Start of Passage shown

Chad Summers has 14 hours to kill in the near future. When the 32-year-old trainer departs Dubai to make his stateside return after the evening of March 25, he is going to have to find a topic or two to occupy his thoughts in the moments when he's not trying to rest.
The good news is he already has a couple subjects penciled in for reflection. He's going to use some of that time at 30,000-plus feet to try and absorb what has transpired in his world the last couple months. He is hoping that contemplation includes trying to digest the fact that his first win as a trainer came against some of the world's best with $2 million in prize money on the line.
A self-professed 'Jack of all trades, master of none,' Summers' newest designation may be as a group 1-winning conditioner who watched his charge overcome an unfortunate starting point to prevail on a global stage. Such will be the case should grade 1 winner Mind Your Biscuits run to his recent form out of post 14 in the one-turn Dubai Golden Shaheen Sponsored by Gulf News (G1) at Meydan Racecourse.
After holding down seemingly every position from hot walker to bloodstock agent within the Thoroughbred industry, Summers ventured out on a limb and took out his trainer's license earlier this year. Having already been involved in the development of Mind Your Biscuits since purchasing the colt privately on behalf of his clients when he failed to meet his reserve at the 2015 OBS April spring sale of 2-year-olds in training, Summers took over conditioning the New York-bred son of Posse from Robert Falcone Jr.—who saddled the chestnut colt to his four wins, including his victory in the Dec. 26 Malibu Stakes (G1).

End of Passage shown
Start of Extracted information

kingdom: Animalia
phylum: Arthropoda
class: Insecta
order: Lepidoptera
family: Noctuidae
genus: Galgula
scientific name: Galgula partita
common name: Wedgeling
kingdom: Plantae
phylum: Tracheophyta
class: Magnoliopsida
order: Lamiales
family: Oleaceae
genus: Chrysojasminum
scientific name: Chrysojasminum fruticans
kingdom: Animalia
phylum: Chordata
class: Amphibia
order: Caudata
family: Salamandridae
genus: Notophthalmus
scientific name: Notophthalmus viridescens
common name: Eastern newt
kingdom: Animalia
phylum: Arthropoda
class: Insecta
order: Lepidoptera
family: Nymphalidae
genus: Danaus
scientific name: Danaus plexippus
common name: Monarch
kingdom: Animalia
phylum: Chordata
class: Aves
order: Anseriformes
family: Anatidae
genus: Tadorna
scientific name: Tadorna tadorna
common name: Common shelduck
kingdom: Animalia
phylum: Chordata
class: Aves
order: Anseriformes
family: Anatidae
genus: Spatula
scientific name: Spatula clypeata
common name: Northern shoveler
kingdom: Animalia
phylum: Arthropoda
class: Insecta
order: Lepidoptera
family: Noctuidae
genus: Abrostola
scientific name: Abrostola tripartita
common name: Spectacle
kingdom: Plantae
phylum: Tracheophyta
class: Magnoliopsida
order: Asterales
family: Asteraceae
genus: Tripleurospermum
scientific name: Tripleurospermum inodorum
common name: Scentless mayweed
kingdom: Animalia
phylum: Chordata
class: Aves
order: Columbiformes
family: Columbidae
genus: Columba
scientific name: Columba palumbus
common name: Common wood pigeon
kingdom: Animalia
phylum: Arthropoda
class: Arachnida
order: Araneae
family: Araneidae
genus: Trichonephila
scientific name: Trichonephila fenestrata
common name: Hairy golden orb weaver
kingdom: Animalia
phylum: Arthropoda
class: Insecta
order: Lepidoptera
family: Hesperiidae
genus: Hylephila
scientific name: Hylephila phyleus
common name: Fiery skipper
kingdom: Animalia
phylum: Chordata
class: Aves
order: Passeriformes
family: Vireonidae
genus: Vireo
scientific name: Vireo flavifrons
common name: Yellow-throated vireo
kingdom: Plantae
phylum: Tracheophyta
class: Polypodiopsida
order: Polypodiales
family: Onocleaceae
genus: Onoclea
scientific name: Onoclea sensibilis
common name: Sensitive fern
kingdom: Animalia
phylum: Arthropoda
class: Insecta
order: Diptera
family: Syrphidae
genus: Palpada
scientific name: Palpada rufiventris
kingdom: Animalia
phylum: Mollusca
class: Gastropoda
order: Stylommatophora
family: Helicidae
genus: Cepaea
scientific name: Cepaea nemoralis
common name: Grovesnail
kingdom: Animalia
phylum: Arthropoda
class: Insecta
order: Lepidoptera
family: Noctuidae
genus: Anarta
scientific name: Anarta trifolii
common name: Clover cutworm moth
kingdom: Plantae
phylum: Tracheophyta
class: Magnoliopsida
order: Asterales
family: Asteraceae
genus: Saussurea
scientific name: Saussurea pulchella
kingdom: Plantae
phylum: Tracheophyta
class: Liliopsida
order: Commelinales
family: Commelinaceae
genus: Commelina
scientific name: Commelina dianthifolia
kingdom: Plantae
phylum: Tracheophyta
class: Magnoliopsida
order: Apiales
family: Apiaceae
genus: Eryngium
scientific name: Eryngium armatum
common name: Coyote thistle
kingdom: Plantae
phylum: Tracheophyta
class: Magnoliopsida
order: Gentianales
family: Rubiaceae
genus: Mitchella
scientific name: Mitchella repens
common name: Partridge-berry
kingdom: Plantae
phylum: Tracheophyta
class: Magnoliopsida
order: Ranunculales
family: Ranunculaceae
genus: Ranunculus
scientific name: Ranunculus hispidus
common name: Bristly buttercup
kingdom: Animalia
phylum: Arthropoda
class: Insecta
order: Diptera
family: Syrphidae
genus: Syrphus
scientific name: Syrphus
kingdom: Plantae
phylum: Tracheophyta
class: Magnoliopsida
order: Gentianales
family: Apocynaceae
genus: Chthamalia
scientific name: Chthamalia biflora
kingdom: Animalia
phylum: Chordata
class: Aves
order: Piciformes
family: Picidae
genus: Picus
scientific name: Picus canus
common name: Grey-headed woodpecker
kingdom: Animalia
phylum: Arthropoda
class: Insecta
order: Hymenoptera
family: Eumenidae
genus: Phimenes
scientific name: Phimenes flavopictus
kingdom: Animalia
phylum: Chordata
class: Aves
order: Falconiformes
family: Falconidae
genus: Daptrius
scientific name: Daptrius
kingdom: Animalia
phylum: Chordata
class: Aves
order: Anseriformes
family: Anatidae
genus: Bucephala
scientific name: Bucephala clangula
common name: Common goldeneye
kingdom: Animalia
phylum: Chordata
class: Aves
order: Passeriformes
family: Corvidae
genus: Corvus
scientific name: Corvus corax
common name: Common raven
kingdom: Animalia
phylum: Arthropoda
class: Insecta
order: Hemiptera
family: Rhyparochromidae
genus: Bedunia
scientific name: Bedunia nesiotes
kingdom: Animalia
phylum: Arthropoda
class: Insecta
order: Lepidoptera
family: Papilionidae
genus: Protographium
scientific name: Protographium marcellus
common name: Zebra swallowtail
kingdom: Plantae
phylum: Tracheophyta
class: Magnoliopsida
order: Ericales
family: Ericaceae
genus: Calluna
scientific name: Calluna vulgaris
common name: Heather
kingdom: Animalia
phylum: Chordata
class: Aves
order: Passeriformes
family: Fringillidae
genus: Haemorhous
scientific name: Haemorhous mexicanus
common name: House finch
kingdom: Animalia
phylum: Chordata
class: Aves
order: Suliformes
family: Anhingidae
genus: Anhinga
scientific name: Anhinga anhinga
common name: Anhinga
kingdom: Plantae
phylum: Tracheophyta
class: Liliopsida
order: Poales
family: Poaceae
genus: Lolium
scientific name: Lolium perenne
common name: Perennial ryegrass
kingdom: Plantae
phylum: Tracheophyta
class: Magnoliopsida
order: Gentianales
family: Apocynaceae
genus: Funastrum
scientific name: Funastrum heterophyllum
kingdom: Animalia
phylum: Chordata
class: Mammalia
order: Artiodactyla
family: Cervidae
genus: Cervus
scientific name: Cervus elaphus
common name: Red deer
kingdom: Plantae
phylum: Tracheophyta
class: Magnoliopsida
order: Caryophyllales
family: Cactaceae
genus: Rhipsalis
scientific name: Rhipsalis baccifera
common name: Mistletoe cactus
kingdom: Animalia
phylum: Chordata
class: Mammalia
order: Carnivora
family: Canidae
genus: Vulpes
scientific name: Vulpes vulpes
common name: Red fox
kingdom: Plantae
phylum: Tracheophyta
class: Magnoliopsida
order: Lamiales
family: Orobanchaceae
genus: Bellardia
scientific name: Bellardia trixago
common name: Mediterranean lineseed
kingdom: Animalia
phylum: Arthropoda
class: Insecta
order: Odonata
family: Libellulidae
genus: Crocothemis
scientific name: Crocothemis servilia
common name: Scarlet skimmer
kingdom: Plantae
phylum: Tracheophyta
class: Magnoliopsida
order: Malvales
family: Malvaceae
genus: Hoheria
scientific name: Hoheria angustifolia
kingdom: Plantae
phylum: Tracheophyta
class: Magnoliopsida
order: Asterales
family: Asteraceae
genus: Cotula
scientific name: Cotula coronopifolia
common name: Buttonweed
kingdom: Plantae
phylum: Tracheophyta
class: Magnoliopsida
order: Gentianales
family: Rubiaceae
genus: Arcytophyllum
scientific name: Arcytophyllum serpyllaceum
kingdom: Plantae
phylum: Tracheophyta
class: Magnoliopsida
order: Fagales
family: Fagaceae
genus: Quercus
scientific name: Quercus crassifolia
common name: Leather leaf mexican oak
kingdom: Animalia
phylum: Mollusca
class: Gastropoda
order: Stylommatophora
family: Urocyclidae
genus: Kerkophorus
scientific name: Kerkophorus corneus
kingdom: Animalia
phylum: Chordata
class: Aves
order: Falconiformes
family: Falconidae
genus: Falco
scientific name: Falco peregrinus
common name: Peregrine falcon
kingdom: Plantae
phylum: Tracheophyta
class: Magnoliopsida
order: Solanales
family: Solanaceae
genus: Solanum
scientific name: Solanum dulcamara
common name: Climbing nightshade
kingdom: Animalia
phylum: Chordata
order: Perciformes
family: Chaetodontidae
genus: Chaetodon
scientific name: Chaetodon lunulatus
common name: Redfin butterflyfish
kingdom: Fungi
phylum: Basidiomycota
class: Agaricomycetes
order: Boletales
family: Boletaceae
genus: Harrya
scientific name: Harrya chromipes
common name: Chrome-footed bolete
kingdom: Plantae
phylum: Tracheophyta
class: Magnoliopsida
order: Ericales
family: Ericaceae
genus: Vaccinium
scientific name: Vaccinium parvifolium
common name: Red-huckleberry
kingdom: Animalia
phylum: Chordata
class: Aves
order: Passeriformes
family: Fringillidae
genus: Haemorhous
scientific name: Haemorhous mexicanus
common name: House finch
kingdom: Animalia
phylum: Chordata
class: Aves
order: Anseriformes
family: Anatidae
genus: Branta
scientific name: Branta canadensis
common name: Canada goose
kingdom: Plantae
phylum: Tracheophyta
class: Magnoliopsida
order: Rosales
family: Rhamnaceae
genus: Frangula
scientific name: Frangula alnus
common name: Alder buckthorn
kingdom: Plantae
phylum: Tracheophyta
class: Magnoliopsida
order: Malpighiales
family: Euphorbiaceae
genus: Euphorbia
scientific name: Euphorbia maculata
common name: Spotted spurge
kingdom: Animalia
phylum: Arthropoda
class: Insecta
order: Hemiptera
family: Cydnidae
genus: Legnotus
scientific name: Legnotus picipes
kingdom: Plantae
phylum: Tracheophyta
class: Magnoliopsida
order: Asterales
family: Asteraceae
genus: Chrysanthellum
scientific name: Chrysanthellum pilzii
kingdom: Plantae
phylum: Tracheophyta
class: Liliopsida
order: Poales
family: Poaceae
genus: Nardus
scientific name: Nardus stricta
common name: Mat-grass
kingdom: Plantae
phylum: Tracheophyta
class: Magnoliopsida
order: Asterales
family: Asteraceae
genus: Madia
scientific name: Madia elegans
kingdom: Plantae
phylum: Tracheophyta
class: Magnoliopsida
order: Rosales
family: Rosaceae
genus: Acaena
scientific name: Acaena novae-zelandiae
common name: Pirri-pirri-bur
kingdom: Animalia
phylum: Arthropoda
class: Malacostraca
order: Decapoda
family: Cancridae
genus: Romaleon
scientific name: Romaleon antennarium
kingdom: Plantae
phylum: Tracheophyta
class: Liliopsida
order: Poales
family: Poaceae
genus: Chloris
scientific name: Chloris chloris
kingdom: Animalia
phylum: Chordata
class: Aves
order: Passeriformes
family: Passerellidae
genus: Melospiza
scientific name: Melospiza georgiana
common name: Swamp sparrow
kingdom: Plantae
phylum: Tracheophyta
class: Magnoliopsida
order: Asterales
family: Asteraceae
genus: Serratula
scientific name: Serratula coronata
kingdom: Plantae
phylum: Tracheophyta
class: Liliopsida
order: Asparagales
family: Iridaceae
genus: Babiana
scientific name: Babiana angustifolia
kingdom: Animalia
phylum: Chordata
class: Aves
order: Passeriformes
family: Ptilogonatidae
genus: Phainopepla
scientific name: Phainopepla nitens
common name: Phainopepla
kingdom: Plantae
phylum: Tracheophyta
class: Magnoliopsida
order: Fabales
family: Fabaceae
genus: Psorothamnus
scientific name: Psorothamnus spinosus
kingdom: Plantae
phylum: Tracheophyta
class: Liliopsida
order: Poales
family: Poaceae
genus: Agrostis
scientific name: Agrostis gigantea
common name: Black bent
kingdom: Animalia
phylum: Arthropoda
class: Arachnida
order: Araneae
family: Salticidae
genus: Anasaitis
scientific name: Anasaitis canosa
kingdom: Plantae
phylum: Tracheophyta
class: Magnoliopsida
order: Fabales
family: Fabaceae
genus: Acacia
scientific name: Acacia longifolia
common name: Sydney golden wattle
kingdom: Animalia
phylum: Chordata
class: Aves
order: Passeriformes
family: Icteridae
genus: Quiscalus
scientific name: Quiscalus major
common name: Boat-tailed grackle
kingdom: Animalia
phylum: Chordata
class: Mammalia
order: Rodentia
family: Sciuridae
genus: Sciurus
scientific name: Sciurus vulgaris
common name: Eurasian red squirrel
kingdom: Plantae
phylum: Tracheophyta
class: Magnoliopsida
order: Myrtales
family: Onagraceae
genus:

End of Extracted information

--- Requirements ---
1. In the article about trainer Chad Summers, who had been training Mind Your Biscuits before Summers took over?
2. Reproduce the Chad Summers article word for word, everything from "A self-professed 'Jack" down to "at Meydan Racecourse.".
3. Carry the article about trainer Chad Summers forward, starting right after its last sentence.
These entries come from a different source than the article.

--- Answers to the tasks ---
1. Robert Falcone Jr.

2.
A self-professed 'Jack of all trades, master of none,' Summers' newest designation may be as a group 1-winning conditioner who watched his charge overcome an unfortunate starting point to prevail on a global stage. Such will be the case should grade 1 winner Mind Your Biscuits run to his recent form out of post 14 in the one-turn Dubai Golden Shaheen Sponsored by Gulf News (G1) at Meydan Racecourse.

3.
BALAN: Mind Your Biscuits Scores Grade 1 in Malibu
Summers and his family were part of Mind Your Biscuits' ownership group, a partnership that includes J Stables and Head of Plains Partners. Hence, the New York-native already had a hands-on role in getting the colt to go from dominating state-breds to firmly holding court as one the nation's top sprinters.
"This is a horse that me and my family have had a part of from the beginning. But some owners and big connections and big agents want to give us a chance, and think we're going to train horses differently than the norm," Summers said of the decision to go out on his own. "And going in there knowing that we have the support of them makes it worthwhile to take that chance.
"Training horses is not an easy profession. Nothing in this industry is easy. But if you do it for the right people and you have the right team ... I'm blessed enough to have a great team of support staff with me. So that gives us the confidence to do what we're going to do."
It doesn't hurt that Summers is hanging out his shingle while backed by a horse who has given him confidence even when others didn't exactly jump on the bandwagon.
Mind Your Biscuits teased of his ability as a 2-year-old, when he recorded a couple runner-up efforts in his first four starts. He was lagging a bit, however, until the light bulb started to come on after he broke his maiden by 7 1/2 lengths in his sophomore debut at Aqueduct Racetrack in April.
Three starts later, Mind Your Biscuits scored another emphatic victory when he dusted a field of New York-breds by 9 1/4 lengths at Belmont Park. Still, it wasn't until he captured the Amsterdam Stakes (G2) going 6 1/2 furlongs in July that respect started to trickle his way.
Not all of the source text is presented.